L’atteggiamento democratico potrà anche andare bene ma non sempre è la linea di condotta migliore per crescere un bambino, il loro potenziale di contrattazione deve essere limitato dall’autorità ed autorevolezza dei genitori.
Ciao
Silvana
@Marisamoles
Grazie di cuore per il tuo interessantissimo intervento.
Mia figlia aveva veramente intenzione di andare al parco giochi.
Devo dire che non vizia assolutamente i figli. Sono i nonni quelli che hanno la funzione di viziare.
@Mammadolce
Per prima cosa bisogna tener presente che a curare i matti ci pensano gli PSICHIATRI che sono medici specializzati. Esistono anche gli psichiatri infantili.
La notizia degli studi statistici a cui fai riferimento è veramente sconcertante.
Esiste un problema sicuramente alla fonte. L’insegnamento dovrebbe essere una gioia (oltre che una “enorme” responsabilità) e non una fonte di malattia.

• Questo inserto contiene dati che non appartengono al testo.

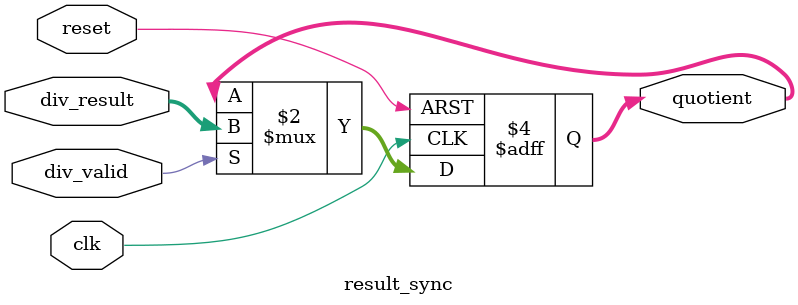
<source format=sv>
module sync_divider_4bit (
    input clk,
    input reset,
    input [3:0] a,
    input [3:0] b,
    output reg [3:0] quotient
);

    wire [3:0] div_result;
    wire div_valid;
    wire b_non_zero;

    // 除法计算子模块
    divider_core u_divider_core (
        .a(a),
        .b(b),
        .b_non_zero(b_non_zero),
        .result(div_result),
        .valid(div_valid)
    );

    // 结果同步子模块
    result_sync u_result_sync (
        .clk(clk),
        .reset(reset),
        .div_result(div_result),
        .div_valid(div_valid),
        .quotient(quotient)
    );

endmodule

module divider_core (
    input [3:0] a,
    input [3:0] b,
    output b_non_zero,
    output reg [3:0] result,
    output reg valid
);
    // 提前计算b是否为0
    assign b_non_zero = |b;

    // 预计算除法结果
    wire [3:0] temp_result = a / b;

    always @(*) begin
        if (b_non_zero) begin
            result = temp_result;
            valid = 1'b1;
        end else begin
            result = 4'b0;
            valid = 1'b0;
        end
    end
endmodule

module result_sync (
    input clk,
    input reset,
    input [3:0] div_result,
    input div_valid,
    output reg [3:0] quotient
);
    always @(posedge clk or posedge reset) begin
        if (reset)
            quotient <= 4'b0;
        else if (div_valid)
            quotient <= div_result;
    end
endmodule
</source>
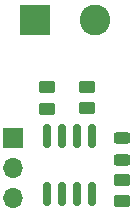
<source format=gbr>
%TF.GenerationSoftware,KiCad,Pcbnew,8.0.7*%
%TF.CreationDate,2024-12-17T11:32:19+05:30*%
%TF.ProjectId,SQR Wave Generator,53515220-5761-4766-9520-47656e657261,rev?*%
%TF.SameCoordinates,Original*%
%TF.FileFunction,Soldermask,Top*%
%TF.FilePolarity,Negative*%
%FSLAX46Y46*%
G04 Gerber Fmt 4.6, Leading zero omitted, Abs format (unit mm)*
G04 Created by KiCad (PCBNEW 8.0.7) date 2024-12-17 11:32:19*
%MOMM*%
%LPD*%
G01*
G04 APERTURE LIST*
G04 Aperture macros list*
%AMRoundRect*
0 Rectangle with rounded corners*
0 $1 Rounding radius*
0 $2 $3 $4 $5 $6 $7 $8 $9 X,Y pos of 4 corners*
0 Add a 4 corners polygon primitive as box body*
4,1,4,$2,$3,$4,$5,$6,$7,$8,$9,$2,$3,0*
0 Add four circle primitives for the rounded corners*
1,1,$1+$1,$2,$3*
1,1,$1+$1,$4,$5*
1,1,$1+$1,$6,$7*
1,1,$1+$1,$8,$9*
0 Add four rect primitives between the rounded corners*
20,1,$1+$1,$2,$3,$4,$5,0*
20,1,$1+$1,$4,$5,$6,$7,0*
20,1,$1+$1,$6,$7,$8,$9,0*
20,1,$1+$1,$8,$9,$2,$3,0*%
G04 Aperture macros list end*
%ADD10RoundRect,0.250000X0.450000X-0.262500X0.450000X0.262500X-0.450000X0.262500X-0.450000X-0.262500X0*%
%ADD11R,1.700000X1.700000*%
%ADD12O,1.700000X1.700000*%
%ADD13RoundRect,0.150000X0.150000X-0.825000X0.150000X0.825000X-0.150000X0.825000X-0.150000X-0.825000X0*%
%ADD14RoundRect,0.250000X-0.450000X0.262500X-0.450000X-0.262500X0.450000X-0.262500X0.450000X0.262500X0*%
%ADD15R,2.600000X2.600000*%
%ADD16C,2.600000*%
%ADD17RoundRect,0.243750X-0.456250X0.243750X-0.456250X-0.243750X0.456250X-0.243750X0.456250X0.243750X0*%
G04 APERTURE END LIST*
D10*
%TO.C,R3*%
X221411800Y-60934600D03*
X221411800Y-59109600D03*
%TD*%
D11*
%TO.C,J2*%
X212217000Y-55575200D03*
D12*
X212217000Y-58115200D03*
X212217000Y-60655200D03*
%TD*%
D13*
%TO.C,U1*%
X215061800Y-60350400D03*
X216331800Y-60350400D03*
X217601800Y-60350400D03*
X218871800Y-60350400D03*
X218871800Y-55400400D03*
X217601800Y-55400400D03*
X216331800Y-55400400D03*
X215061800Y-55400400D03*
%TD*%
D14*
%TO.C,R1*%
X218467300Y-51259100D03*
X218467300Y-53084100D03*
%TD*%
D15*
%TO.C,J1*%
X214096600Y-45593000D03*
D16*
X219176600Y-45593000D03*
%TD*%
D17*
%TO.C,D1*%
X221411800Y-55552100D03*
X221411800Y-57427100D03*
%TD*%
D10*
%TO.C,R2*%
X215087200Y-53111400D03*
X215087200Y-51286400D03*
%TD*%
M02*

</source>
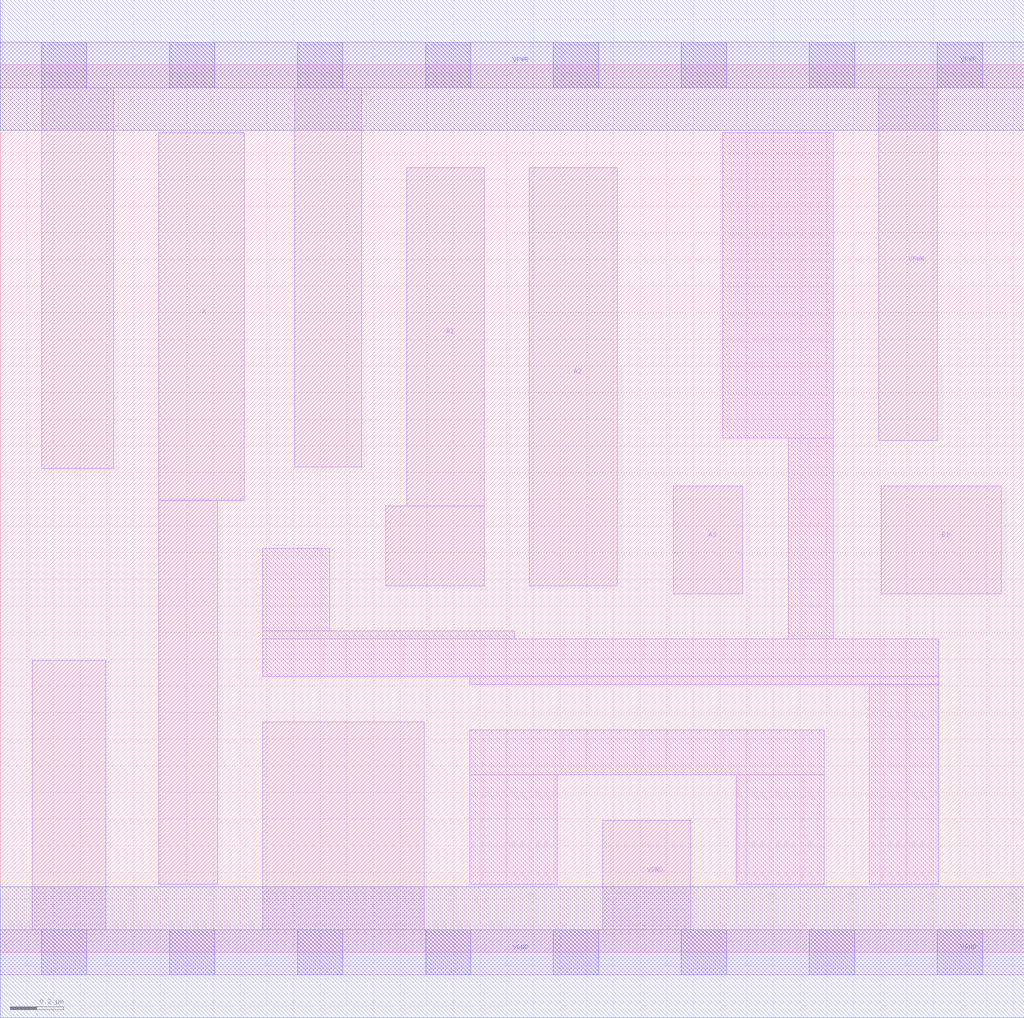
<source format=lef>
# Copyright 2020 The SkyWater PDK Authors
#
# Licensed under the Apache License, Version 2.0 (the "License");
# you may not use this file except in compliance with the License.
# You may obtain a copy of the License at
#
#     https://www.apache.org/licenses/LICENSE-2.0
#
# Unless required by applicable law or agreed to in writing, software
# distributed under the License is distributed on an "AS IS" BASIS,
# WITHOUT WARRANTIES OR CONDITIONS OF ANY KIND, either express or implied.
# See the License for the specific language governing permissions and
# limitations under the License.
#
# SPDX-License-Identifier: Apache-2.0

VERSION 5.7 ;
  NAMESCASESENSITIVE ON ;
  NOWIREEXTENSIONATPIN ON ;
  DIVIDERCHAR "/" ;
  BUSBITCHARS "[]" ;
UNITS
  DATABASE MICRONS 200 ;
END UNITS
MACRO sky130_fd_sc_lp__o31a_2
  CLASS CORE ;
  SOURCE USER ;
  FOREIGN sky130_fd_sc_lp__o31a_2 ;
  ORIGIN  0.000000  0.000000 ;
  SIZE  3.840000 BY  3.330000 ;
  SYMMETRY X Y R90 ;
  SITE unit ;
  PIN A1
    ANTENNAGATEAREA  0.315000 ;
    DIRECTION INPUT ;
    USE SIGNAL ;
    PORT
      LAYER li1 ;
        RECT 1.445000 1.375000 1.815000 1.675000 ;
        RECT 1.525000 1.675000 1.815000 2.945000 ;
    END
  END A1
  PIN A2
    ANTENNAGATEAREA  0.315000 ;
    DIRECTION INPUT ;
    USE SIGNAL ;
    PORT
      LAYER li1 ;
        RECT 1.985000 1.375000 2.315000 2.945000 ;
    END
  END A2
  PIN A3
    ANTENNAGATEAREA  0.315000 ;
    DIRECTION INPUT ;
    USE SIGNAL ;
    PORT
      LAYER li1 ;
        RECT 2.525000 1.345000 2.785000 1.750000 ;
    END
  END A3
  PIN B1
    ANTENNAGATEAREA  0.315000 ;
    DIRECTION INPUT ;
    USE SIGNAL ;
    PORT
      LAYER li1 ;
        RECT 3.305000 1.345000 3.755000 1.750000 ;
    END
  END B1
  PIN X
    ANTENNADIFFAREA  0.588000 ;
    DIRECTION OUTPUT ;
    USE SIGNAL ;
    PORT
      LAYER li1 ;
        RECT 0.595000 0.255000 0.815000 1.695000 ;
        RECT 0.595000 1.695000 0.915000 3.075000 ;
    END
  END X
  PIN VGND
    DIRECTION INOUT ;
    USE GROUND ;
    PORT
      LAYER li1 ;
        RECT 0.000000 -0.085000 3.840000 0.085000 ;
        RECT 0.120000  0.085000 0.395000 1.095000 ;
        RECT 0.985000  0.085000 1.590000 0.865000 ;
        RECT 2.260000  0.085000 2.590000 0.495000 ;
      LAYER mcon ;
        RECT 0.155000 -0.085000 0.325000 0.085000 ;
        RECT 0.635000 -0.085000 0.805000 0.085000 ;
        RECT 1.115000 -0.085000 1.285000 0.085000 ;
        RECT 1.595000 -0.085000 1.765000 0.085000 ;
        RECT 2.075000 -0.085000 2.245000 0.085000 ;
        RECT 2.555000 -0.085000 2.725000 0.085000 ;
        RECT 3.035000 -0.085000 3.205000 0.085000 ;
        RECT 3.515000 -0.085000 3.685000 0.085000 ;
      LAYER met1 ;
        RECT 0.000000 -0.245000 3.840000 0.245000 ;
    END
  END VGND
  PIN VPWR
    DIRECTION INOUT ;
    USE POWER ;
    PORT
      LAYER li1 ;
        RECT 0.000000 3.245000 3.840000 3.415000 ;
        RECT 0.155000 1.815000 0.425000 3.245000 ;
        RECT 1.105000 1.820000 1.355000 3.245000 ;
        RECT 3.295000 1.920000 3.515000 3.245000 ;
      LAYER mcon ;
        RECT 0.155000 3.245000 0.325000 3.415000 ;
        RECT 0.635000 3.245000 0.805000 3.415000 ;
        RECT 1.115000 3.245000 1.285000 3.415000 ;
        RECT 1.595000 3.245000 1.765000 3.415000 ;
        RECT 2.075000 3.245000 2.245000 3.415000 ;
        RECT 2.555000 3.245000 2.725000 3.415000 ;
        RECT 3.035000 3.245000 3.205000 3.415000 ;
        RECT 3.515000 3.245000 3.685000 3.415000 ;
      LAYER met1 ;
        RECT 0.000000 3.085000 3.840000 3.575000 ;
    END
  END VPWR
  OBS
    LAYER li1 ;
      RECT 0.985000 1.035000 3.520000 1.175000 ;
      RECT 0.985000 1.175000 1.930000 1.205000 ;
      RECT 0.985000 1.205000 1.235000 1.515000 ;
      RECT 1.760000 0.255000 2.090000 0.665000 ;
      RECT 1.760000 0.665000 3.090000 0.835000 ;
      RECT 1.760000 1.005000 3.520000 1.035000 ;
      RECT 2.710000 1.930000 3.125000 3.075000 ;
      RECT 2.760000 0.255000 3.090000 0.665000 ;
      RECT 2.955000 1.175000 3.125000 1.930000 ;
      RECT 3.260000 0.255000 3.520000 1.005000 ;
  END
END sky130_fd_sc_lp__o31a_2

</source>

E così gli psicofarmaci vanno a fiumi….
@Silvana
Sono d’accordo con quanto dici. L’autorità dei genitori non deve essere messa in discussione. Semmai a viziare i bimbi ci penseranno i Nonni!
Quello che ho raccontato è sicuramente un caso un po’ limite. Spiega però che, alle volte, va bene ottenere quello che si vuole “spostando” l’oggetto o l’argomento.
bellissimo articolo, complimenti!!!
però i nonni, quando diventano tali, dovrebbero viziare anche un po’ i figli e non darne l’esclusiva ai nipoti…
I figli hanno già ricevuto molti vizi… per diventare i “pilastri” della vecchiaia dei Genitori!
Grazie per il tuo intervento. Bello e interessante.